I have found with frilled's the best way to keep them is to make a living cage.  We took put clay balls on the bottom and then a fine organic repti bark.  We then planted living plants and put in fairly large limbs.  This will help to keep it humid.  Frilleds like to be sprayed and you have to keep up on it a few times a day....or get a misting system.  This is typically how they drink their water.  They also tend to like to take baths in their water.  I have never seen them drink from it.....but sit in it..yep.

----------


## Boanerges

> I have 2 frilled dragons.  Tristen got one for his B day and then I just adopted one.  They are so much fun to have.  Constantly crack me up.  There is nothing funnier and cuter than a frilled that takes off running down the hall on 2 legs.  OMG   The one I adopted would frill all the time at first but now apparently he is uber content.    I love when they frill.  
> 
> I have found with frilled's the best way to keep them is to make a living cage.  We took put clay balls on the bottom and then a fine organic repti bark.  We then planted living plants and put in fairly large limbs.  This will help to keep it humid.  Frilleds like to be sprayed and you have to keep up on it a few times a day....or get a misting system.  This is typically how they drink their water.  They also tend to like to take baths in their water.  I have never seen them drink from it.....but sit in it..yep.

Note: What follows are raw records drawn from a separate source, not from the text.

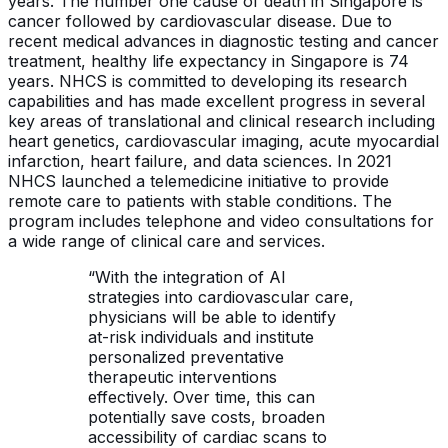
years. The number one cause of death in Singapore is
cancer followed by cardiovascular disease. Due to
recent medical advances in diagnostic testing and cancer
treatment, healthy life expectancy in Singapore is 74
years. NHCS is committed to developing its research
capabilities and has made excellent progress in several
key areas of translational and clinical research including
heart genetics, cardiovascular imaging, acute myocardial
infarction, heart failure, and data sciences. In 2021
NHCS launched a telemedicine initiative to provide
remote care to patients with stable conditions. The
program includes telephone and video consultations for
a wide range of clinical care and services.
“With the integration of AI
strategies into cardiovascular care,
physicians will be able to identify
at-risk individuals and institute
personalized preventative
therapeutic interventions
effectively. Over time, this can
potentially save costs, broaden
accessibility of cardiac scans to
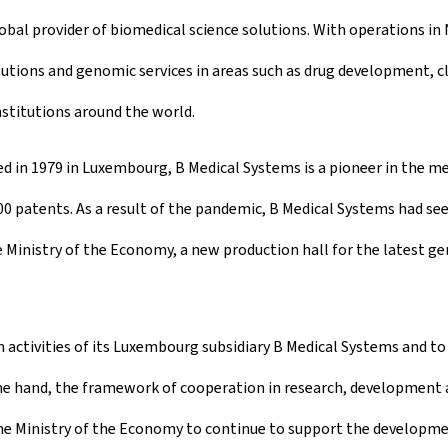
lobal provider of biomedical science solutions. With operations i
ons and genomic services in areas such as drug development, clin
stitutions around the world.
ed in 1979 in Luxembourg, B Medical Systems is a pioneer in the me
100 patents. As a result of the pandemic, B Medical Systems had s
he Ministry of the Economy, a new production hall for the latest g
activities of its Luxembourg subsidiary B Medical Systems and to 
 hand, the framework of cooperation in research, development an
the Ministry of the Economy to continue to support the developme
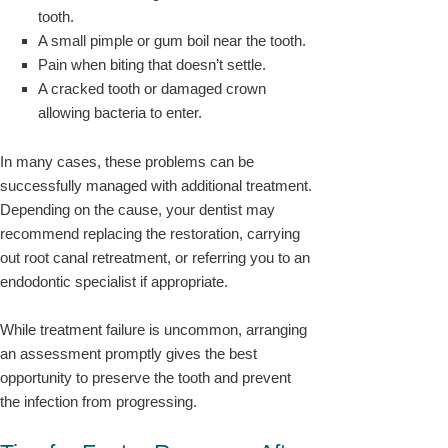
tooth.
A small pimple or gum boil near the tooth.
Pain when biting that doesn’t settle.
A cracked tooth or damaged crown
allowing bacteria to enter.
In many cases, these problems can be
successfully managed with additional treatment.
Depending on the cause, your dentist may
recommend replacing the restoration, carrying
out root canal retreatment, or referring you to an
endodontic specialist if appropriate.
While treatment failure is uncommon, arranging
an assessment promptly gives the best
opportunity to preserve the tooth and prevent
the infection from progressing.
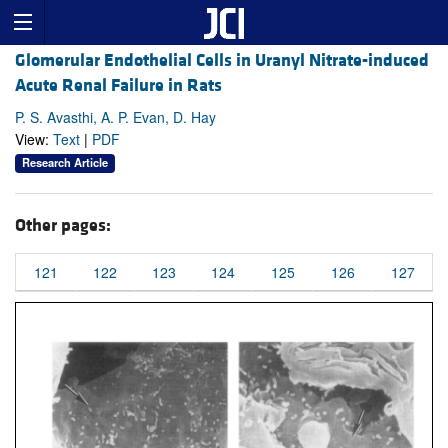
Glomerular Endothelial Cells in Uranyl Nitrate-induced
Acute Renal Failure in Rats
P. S. Avasthi, A. P. Evan, D. Hay
View:
Text
|
PDF
Research Article
Other pages:
121
122
123
124
125
126
127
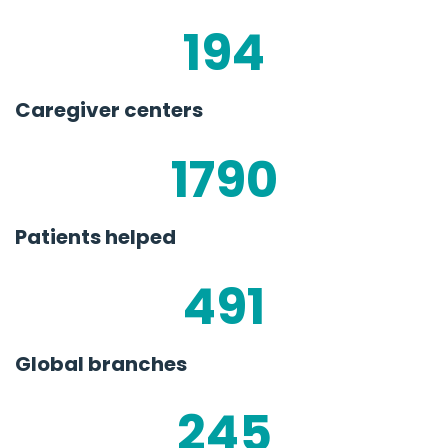
194
Caregiver centers
1790
Patients helped
491
Global branches
245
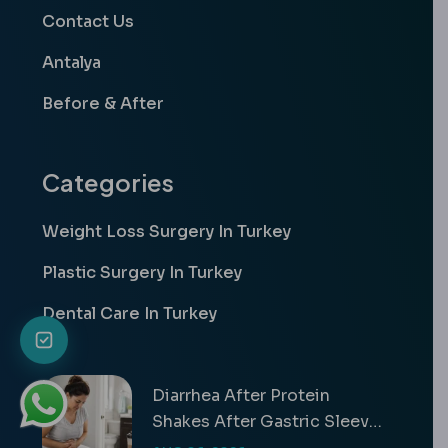
Contact Us
Antalya
Before & After
Categories
Weight Loss Surgery In Turkey
Plastic Surgery In Turkey
Dental Care In Turkey
Diarrhea After Protein
Shakes After Gastric Sleeve
Guide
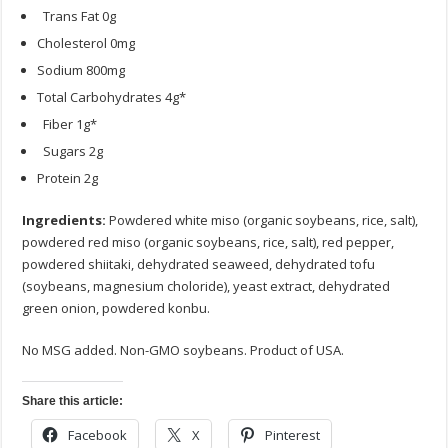
Trans Fat 0g
Cholesterol 0mg
Sodium 800mg
Total Carbohydrates 4g*
Fiber 1g*
Sugars 2g
Protein 2g
Ingredients:
Powdered white miso (organic soybeans, rice, salt),
powdered red miso (organic soybeans, rice, salt), red pepper,
powdered shiitaki, dehydrated seaweed, dehydrated tofu
(soybeans, magnesium choloride), yeast extract, dehydrated
green onion, powdered konbu.
No MSG added. Non-GMO soybeans. Product of USA.
Share this article:
Facebook
X
Pinterest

Awwww, man!! You need to get to posting some pics slacker  :Razz:   :Wink:   :Very Happy:

----------


## BPelizabeth

LOL....OK!!  I know I have totally been slacking lately.  OYE... :Embarassed:

----------


## Boanerges

> LOL....OK!!  I know I have totally been slacking lately.  OYE...


Thanks for posting the pics, at least I got to see them for a little while - lol...

----------


## DC Reptiles

great looking cage, good job

----------

_BPelizabeth_ (05-03-2011)

----------


## dragonmoon

Great looking cage  :Very Happy:

----------

_BPelizabeth_ (05-05-2011)

----------


## BPelizabeth

> Great looking cage


great looking crestie in your avatar!! :Very Happy:

----------